Submitted to: Meeting Abstract
Publication Type: Abstract only
Publication Acceptance Date: 10/18/2009
Publication Date: N/A
Citation: Interpretive Summary: N/A
Technical Abstract: Mosquitoes transmit blood-borne disease agents that cause morbidity and mortality in humans and animals. Preemption of epidemics/epizootics of mosquito-borne disease is predicated on the timely and effective application of mosquito controls. Such timing is decided on the basis of mosquito population responses to (and capture by) mechanical traps that are placed in the environment.

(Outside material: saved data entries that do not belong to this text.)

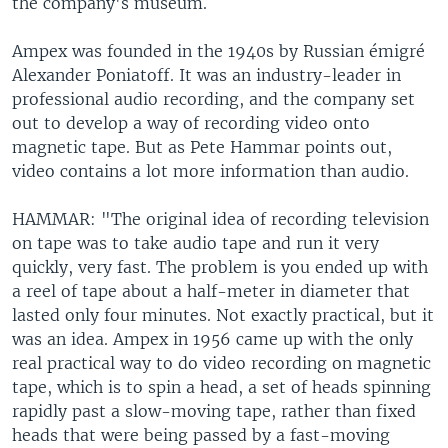
the company's museum.
Ampex was founded in the 1940s by Russian émigré
Alexander Poniatoff. It was an industry-leader in
professional audio recording, and the company set
out to develop a way of recording video onto
magnetic tape. But as Pete Hammar points out,
video contains a lot more information than audio.
HAMMAR: "The original idea of recording television
on tape was to take audio tape and run it very
quickly, very fast. The problem is you ended up with
a reel of tape about a half-meter in diameter that
lasted only four minutes. Not exactly practical, but it
was an idea. Ampex in 1956 came up with the only
real practical way to do video recording on magnetic
tape, which is to spin a head, a set of heads spinning
rapidly past a slow-moving tape, rather than fixed
heads that were being passed by a fast-moving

These responses, which are in a constant state of flux, are affected by habitat variables and endogenous cycles in mosquitoes and influence diel activity cycles and patterns of dispersion in the adult mosquito population. The interpretation of trap response data and the depiction of these data in a spatio-temporal context by computer-based mapping systems is based on the assumption that the data are accurate and free of false negative responses. Trap response data are also the key element in surveillance systems that use statistical, geographic, and/or biological models to assess and/or predict disease transmission risk. The usefulness of such models is limited by the extent to which they output false positive disease transmission risk scenarios. Other systematic and procedural effects influence the interpretation and depiction of spatio-temporal activity in mosquito vector populations. Some of these include errors in fact, discrepancies in scale, and the subjective nature of boundaries.